(Saved data entries)
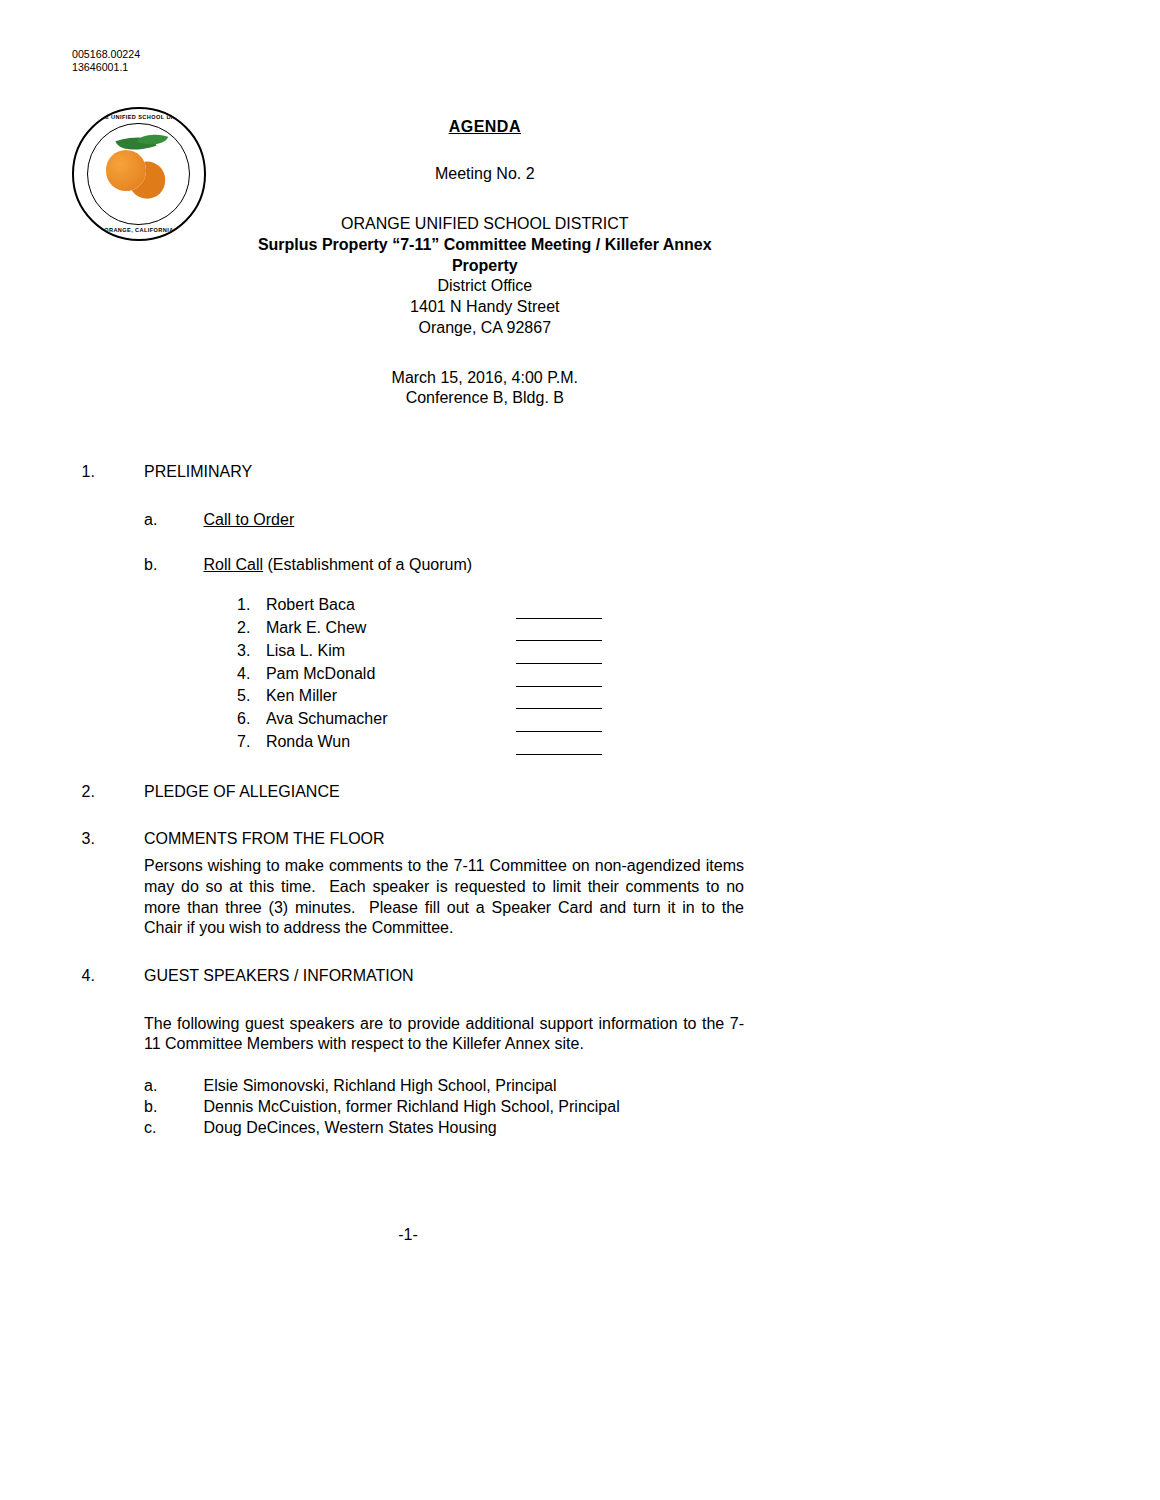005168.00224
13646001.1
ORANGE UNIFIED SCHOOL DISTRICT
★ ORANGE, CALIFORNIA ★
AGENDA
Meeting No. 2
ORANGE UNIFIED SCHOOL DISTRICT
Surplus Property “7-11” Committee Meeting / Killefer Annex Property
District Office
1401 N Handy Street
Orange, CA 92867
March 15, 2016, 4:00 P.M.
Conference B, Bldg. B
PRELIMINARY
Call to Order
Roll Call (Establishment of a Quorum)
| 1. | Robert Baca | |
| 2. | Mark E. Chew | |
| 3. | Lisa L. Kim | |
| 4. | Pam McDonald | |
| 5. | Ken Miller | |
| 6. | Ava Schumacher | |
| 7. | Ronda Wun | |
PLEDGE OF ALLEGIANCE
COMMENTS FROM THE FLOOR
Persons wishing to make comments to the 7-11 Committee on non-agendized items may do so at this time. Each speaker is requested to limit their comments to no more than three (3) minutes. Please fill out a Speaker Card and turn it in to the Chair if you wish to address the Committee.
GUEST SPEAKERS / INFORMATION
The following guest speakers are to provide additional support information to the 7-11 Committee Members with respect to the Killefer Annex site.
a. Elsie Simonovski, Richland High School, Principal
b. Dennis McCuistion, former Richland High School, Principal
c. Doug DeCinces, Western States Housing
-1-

# Assignment:
Search the entries for the string "Committee" and return each line where it turns up.

# Answer box:
Surplus Property “7-11” Committee Meeting / Killefer Annex Property
Persons wishing to make comments to the 7-11 Committee on non-agendized items may do so at this time. Each speaker is requested to limit their comments to no more than three (3) minutes. Please fill out a Speaker Card and turn it in to the Chair if you wish to address the Committee.
The following guest speakers are to provide additional support information to the 7-11 Committee Members with respect to the Killefer Annex site.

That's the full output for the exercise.